Leave the pictures out and give every entry again exactly.
Start of Data records
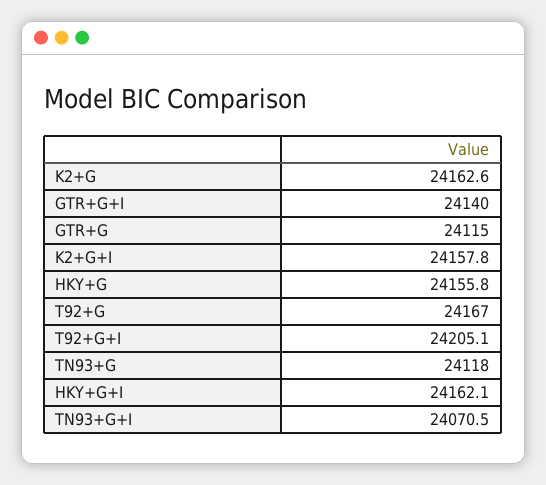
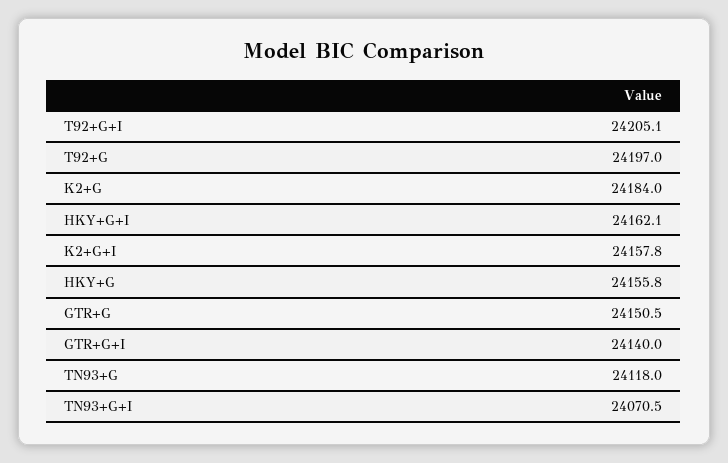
  {
-   "K2+G": 24162.6,
+   "K2+G": 24184,
    "GTR+G+I": 24140,
-   "GTR+G": 24115,
+   "GTR+G": 24150.5,
    "K2+G+I": 24157.8,
    "HKY+G": 24155.8,
-   "T92+G": 24167,
+   "T92+G": 24197,
    "T92+G+I": 24205.1,
    "TN93+G": 24118,
    "HKY+G+I": 24162.1,
    "TN93+G+I": 24070.5
  }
End of Data records
== Answer ==
  {
-   "K2+G": 24162.6,
+   "K2+G": 24184,
    "GTR+G+I": 24140,
-   "GTR+G": 24115,
+   "GTR+G": 24150.5,
    "K2+G+I": 24157.8,
    "HKY+G": 24155.8,
-   "T92+G": 24167,
+   "T92+G": 24197,
    "T92+G+I": 24205.1,
    "TN93+G": 24118,
    "HKY+G+I": 24162.1,
    "TN93+G+I": 24070.5
  }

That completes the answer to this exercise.